• _Daftar Tugas_:
a. Tampilkan tanpa perubahan bagian teks tentang seleksi sekolah favorit di antara "Masih menjalani try" dan "layak dan berkualitas.", termasuk kedua batas tersebut.
b. Dalam teks tentang seleksi sekolah favorit, tahap seleksi manakah yang ditakuti sebagian masyarakat?

• _Dokumen_:
<<<<

Masih menjalani try
out, ujian semester, ujian akhir sekolah, try out lagi, dan seterusnya. Siswa kelas
6, 9, dan 12 telah disibukkan dengan berburu sekolah-sekolah yang dianggap
favorit. Ujian Nasional belum terlaksana tetapi mereka telah mempersiapkan jenjang
sekolah yang lebih tinggi. Adalah sebuah harapan bahwa siswa akan mendapatkan
sekolah yang layak dan berkualitas.
Sekolah favorit pasti
akan menyeleksi calon siswa dengan berbagai cara. Mulai dari nilai rapot,
prestasi akademik maupun nonakademik, tes tulis, sampai tes wawancara dengan
orang tua. Yang terakhir inilah yang
ditakuti sebagian masyarakat. Tidak sedikit sekolah yang melakukan wawancara
untuk tawar-menawar seberapa kemampuan orang tua untuk membiayai anaknya di
sekolah tersebut. Mulai biaya SPP, fasilitas ataupun sarana penunjang sekolah. Tidak
lupa seberapa besar sumbangan yang akan diberikan ke sekolah yang bersangkutan.

>>>>

• _Data Tersaji_:
<<<<

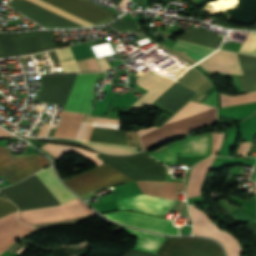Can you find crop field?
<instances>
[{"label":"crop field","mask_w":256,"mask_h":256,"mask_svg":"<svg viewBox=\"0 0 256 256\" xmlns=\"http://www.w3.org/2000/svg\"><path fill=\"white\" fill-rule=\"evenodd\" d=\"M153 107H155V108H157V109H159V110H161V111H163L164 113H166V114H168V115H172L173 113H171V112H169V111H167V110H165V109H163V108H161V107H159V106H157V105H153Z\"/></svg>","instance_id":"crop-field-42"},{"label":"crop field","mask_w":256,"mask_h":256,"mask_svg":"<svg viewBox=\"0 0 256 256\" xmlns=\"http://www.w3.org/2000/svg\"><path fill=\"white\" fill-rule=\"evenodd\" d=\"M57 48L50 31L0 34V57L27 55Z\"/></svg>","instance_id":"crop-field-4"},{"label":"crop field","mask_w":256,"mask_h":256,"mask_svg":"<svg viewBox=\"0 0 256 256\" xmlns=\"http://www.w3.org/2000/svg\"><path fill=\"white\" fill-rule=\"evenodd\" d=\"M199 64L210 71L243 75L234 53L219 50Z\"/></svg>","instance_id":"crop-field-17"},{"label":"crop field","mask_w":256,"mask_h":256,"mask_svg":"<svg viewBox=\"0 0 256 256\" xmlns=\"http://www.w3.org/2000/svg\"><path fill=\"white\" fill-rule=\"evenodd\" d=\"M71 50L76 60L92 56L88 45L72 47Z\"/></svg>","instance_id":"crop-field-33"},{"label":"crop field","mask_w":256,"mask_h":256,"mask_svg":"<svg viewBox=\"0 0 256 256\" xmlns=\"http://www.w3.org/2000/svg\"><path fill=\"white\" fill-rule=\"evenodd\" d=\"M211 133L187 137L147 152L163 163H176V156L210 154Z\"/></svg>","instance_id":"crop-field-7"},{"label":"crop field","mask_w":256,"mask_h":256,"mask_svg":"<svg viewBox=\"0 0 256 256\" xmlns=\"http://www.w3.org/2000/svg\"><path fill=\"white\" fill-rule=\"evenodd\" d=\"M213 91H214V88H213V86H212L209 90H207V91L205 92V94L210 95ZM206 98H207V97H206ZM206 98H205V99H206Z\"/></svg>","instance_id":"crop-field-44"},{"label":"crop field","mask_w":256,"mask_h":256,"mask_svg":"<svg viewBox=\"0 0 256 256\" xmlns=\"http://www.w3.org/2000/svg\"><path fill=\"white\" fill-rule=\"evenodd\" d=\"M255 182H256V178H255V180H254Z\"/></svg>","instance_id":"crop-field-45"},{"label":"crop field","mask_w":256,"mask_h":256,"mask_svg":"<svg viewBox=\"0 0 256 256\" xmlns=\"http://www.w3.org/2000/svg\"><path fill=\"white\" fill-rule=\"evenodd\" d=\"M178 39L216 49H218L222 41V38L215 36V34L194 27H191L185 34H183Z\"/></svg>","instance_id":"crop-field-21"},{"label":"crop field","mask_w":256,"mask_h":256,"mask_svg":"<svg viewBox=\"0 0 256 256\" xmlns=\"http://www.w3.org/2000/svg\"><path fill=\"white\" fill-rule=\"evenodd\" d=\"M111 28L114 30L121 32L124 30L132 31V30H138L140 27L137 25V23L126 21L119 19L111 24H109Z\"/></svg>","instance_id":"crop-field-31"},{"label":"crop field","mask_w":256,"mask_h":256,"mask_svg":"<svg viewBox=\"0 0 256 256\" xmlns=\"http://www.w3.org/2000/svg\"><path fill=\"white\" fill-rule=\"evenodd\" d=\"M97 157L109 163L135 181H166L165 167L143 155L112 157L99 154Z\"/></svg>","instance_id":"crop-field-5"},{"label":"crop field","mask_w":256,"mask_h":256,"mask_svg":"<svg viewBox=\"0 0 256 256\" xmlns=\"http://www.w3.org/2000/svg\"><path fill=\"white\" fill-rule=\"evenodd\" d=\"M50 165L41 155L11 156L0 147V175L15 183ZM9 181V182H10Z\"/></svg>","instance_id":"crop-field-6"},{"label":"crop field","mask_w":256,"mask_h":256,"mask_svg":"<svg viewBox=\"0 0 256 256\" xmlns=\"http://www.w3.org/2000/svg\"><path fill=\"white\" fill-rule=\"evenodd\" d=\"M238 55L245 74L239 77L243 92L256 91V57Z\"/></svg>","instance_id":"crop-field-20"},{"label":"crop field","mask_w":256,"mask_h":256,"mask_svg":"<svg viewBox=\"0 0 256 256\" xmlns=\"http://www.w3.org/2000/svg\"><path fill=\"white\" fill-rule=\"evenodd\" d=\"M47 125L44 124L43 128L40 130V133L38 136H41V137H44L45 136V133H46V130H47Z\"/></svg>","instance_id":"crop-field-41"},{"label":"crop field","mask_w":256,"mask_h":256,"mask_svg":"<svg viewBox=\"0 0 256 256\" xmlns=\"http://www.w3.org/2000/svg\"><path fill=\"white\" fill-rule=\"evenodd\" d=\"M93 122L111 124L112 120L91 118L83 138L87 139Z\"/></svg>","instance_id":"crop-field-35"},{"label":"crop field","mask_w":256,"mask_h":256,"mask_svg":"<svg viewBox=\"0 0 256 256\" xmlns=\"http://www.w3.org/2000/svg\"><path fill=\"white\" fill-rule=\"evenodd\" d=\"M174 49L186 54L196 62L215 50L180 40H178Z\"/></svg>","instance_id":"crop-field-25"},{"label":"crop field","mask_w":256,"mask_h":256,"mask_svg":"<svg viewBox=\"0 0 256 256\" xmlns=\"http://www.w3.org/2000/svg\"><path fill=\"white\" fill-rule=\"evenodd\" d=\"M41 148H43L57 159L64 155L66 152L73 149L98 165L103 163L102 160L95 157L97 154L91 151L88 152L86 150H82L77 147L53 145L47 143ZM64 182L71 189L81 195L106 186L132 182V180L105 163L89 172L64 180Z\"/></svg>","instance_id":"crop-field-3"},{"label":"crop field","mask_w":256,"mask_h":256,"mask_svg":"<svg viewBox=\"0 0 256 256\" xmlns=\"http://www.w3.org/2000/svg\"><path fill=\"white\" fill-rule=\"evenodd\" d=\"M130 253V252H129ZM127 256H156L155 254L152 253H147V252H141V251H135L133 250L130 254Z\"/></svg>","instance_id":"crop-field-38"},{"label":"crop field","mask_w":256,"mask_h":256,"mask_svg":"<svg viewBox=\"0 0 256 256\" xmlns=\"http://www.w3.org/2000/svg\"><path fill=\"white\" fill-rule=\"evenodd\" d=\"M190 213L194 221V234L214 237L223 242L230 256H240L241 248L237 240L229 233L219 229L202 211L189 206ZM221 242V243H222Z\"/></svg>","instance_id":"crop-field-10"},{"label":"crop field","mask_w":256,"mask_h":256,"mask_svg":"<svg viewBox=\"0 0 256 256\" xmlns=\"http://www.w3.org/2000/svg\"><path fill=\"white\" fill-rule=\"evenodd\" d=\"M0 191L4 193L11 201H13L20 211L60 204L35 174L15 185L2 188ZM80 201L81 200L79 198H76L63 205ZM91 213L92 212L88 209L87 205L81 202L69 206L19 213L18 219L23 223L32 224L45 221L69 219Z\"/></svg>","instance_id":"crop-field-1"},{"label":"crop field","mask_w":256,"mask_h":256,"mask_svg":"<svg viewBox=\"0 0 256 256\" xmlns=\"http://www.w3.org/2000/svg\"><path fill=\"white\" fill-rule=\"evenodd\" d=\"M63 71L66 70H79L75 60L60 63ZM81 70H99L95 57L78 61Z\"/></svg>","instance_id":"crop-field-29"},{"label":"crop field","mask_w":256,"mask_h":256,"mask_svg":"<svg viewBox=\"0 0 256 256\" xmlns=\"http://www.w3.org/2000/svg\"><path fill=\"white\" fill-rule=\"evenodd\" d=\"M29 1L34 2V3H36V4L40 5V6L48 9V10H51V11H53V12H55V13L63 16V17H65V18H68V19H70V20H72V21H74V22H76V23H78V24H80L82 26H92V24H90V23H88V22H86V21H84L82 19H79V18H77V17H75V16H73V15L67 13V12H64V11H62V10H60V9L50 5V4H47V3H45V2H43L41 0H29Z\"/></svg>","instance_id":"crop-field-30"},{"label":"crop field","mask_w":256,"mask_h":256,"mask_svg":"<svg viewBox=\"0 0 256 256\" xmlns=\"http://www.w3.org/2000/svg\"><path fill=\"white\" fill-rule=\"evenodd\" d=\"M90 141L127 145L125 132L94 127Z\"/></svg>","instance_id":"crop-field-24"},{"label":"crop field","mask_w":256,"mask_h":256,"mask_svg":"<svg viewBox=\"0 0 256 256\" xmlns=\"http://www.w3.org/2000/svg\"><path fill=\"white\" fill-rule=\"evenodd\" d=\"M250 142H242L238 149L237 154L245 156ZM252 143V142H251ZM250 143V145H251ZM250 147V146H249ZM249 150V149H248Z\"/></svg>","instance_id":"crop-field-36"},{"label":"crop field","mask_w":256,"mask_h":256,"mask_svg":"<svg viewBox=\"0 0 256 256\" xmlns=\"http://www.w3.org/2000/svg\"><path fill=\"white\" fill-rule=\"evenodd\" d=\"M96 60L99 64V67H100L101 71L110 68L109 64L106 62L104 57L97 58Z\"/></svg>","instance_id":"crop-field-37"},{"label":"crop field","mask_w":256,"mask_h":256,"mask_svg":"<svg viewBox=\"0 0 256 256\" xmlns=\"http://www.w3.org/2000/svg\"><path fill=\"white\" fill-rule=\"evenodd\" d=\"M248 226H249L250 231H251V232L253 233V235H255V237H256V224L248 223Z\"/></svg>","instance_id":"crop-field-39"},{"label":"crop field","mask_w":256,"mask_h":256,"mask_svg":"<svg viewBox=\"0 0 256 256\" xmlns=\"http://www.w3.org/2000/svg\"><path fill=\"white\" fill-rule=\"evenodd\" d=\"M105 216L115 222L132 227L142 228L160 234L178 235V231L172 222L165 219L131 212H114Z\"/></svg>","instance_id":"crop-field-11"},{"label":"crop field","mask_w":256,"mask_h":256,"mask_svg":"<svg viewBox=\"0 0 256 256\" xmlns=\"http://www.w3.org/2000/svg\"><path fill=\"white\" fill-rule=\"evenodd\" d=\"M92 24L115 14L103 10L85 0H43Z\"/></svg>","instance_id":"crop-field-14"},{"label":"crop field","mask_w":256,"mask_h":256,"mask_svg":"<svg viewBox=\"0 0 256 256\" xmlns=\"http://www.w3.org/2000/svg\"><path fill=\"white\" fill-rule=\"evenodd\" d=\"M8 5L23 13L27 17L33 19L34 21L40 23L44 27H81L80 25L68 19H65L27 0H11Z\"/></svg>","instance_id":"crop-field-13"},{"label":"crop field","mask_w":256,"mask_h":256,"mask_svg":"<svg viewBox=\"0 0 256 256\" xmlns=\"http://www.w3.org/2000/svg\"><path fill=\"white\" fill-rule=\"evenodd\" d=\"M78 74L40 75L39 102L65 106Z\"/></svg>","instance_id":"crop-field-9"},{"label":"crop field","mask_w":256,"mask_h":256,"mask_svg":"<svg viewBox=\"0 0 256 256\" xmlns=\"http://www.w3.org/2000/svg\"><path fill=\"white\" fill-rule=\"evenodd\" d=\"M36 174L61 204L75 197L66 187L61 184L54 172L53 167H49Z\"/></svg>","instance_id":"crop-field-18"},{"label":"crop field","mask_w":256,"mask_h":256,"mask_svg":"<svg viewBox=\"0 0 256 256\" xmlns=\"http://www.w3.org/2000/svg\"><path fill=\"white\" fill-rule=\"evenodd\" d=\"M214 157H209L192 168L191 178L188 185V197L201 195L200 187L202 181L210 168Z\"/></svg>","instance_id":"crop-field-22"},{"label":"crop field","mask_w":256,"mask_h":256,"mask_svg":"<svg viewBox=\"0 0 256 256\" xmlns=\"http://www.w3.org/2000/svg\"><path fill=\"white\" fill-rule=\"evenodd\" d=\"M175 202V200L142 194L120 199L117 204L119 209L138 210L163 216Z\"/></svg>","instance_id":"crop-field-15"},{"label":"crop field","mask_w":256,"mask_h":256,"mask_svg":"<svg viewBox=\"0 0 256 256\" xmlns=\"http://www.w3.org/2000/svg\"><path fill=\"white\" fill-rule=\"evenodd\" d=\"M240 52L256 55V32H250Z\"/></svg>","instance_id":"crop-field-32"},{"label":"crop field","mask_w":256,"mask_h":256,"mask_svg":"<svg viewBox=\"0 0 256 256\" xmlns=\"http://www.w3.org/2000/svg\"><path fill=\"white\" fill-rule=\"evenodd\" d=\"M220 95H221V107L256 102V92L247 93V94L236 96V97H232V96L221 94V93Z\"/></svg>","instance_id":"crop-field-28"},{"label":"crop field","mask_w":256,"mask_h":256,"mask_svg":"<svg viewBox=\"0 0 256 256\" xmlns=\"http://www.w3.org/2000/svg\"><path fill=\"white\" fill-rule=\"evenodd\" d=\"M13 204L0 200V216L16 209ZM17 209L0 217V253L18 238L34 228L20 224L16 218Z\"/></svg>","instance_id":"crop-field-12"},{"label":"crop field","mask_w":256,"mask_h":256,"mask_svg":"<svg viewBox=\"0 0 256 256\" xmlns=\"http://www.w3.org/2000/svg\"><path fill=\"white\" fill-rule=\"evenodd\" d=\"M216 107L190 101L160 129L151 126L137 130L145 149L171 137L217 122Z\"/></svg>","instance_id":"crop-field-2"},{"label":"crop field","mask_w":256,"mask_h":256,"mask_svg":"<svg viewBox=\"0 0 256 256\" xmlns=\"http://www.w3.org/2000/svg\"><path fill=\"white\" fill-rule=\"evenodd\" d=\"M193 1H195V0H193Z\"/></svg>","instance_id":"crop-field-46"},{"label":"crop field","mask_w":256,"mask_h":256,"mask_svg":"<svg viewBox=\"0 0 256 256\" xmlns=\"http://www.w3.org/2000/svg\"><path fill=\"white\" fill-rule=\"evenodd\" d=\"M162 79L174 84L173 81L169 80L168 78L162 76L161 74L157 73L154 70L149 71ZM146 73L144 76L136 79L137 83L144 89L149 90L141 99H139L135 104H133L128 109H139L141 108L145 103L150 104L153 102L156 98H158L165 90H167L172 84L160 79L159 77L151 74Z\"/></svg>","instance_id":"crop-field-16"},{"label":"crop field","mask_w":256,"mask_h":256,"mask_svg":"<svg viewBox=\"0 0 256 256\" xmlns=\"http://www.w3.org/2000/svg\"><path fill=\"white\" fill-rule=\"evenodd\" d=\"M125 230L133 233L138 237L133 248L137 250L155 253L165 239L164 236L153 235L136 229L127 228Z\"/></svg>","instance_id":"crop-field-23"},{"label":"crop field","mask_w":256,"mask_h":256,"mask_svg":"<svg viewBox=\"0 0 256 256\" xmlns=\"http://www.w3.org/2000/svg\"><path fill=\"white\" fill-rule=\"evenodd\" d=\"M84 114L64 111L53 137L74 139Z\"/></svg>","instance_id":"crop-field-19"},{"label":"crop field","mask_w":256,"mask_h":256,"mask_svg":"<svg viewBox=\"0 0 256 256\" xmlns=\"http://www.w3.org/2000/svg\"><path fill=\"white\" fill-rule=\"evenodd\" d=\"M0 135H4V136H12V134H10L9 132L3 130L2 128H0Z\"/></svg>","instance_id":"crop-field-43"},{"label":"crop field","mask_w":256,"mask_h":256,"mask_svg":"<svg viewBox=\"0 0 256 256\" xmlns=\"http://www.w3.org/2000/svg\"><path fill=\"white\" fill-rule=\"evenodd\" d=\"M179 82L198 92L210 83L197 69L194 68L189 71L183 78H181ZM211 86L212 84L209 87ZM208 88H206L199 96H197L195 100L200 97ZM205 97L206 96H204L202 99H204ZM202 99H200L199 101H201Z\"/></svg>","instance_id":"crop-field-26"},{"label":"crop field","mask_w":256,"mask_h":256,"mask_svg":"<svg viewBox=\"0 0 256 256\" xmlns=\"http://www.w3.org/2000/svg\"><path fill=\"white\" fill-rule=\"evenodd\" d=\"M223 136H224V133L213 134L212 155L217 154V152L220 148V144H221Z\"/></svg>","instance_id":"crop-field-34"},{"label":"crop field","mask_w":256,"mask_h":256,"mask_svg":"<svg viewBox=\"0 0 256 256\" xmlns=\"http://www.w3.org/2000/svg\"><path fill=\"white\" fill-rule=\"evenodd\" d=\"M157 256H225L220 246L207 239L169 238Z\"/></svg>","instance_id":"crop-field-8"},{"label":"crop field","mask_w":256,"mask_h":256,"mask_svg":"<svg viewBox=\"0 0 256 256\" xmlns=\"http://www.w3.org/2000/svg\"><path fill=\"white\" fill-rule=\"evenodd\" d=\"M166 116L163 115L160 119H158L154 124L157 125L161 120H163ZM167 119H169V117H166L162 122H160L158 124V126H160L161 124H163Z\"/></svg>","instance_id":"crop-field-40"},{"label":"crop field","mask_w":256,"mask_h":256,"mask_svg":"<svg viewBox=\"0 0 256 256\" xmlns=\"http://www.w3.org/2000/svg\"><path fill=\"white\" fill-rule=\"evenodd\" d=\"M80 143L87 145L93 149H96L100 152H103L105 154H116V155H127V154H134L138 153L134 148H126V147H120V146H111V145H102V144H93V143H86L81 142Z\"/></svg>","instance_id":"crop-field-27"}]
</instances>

>>>>

• _Hasil per Tugas_:
a.
Masih menjalani try
out, ujian semester, ujian akhir sekolah, try out lagi, dan seterusnya. Siswa kelas
6, 9, dan 12 telah disibukkan dengan berburu sekolah-sekolah yang dianggap
favorit. Ujian Nasional belum terlaksana tetapi mereka telah mempersiapkan jenjang
sekolah yang lebih tinggi. Adalah sebuah harapan bahwa siswa akan mendapatkan
sekolah yang layak dan berkualitas.

b. Tes wawancara dengan orang tua.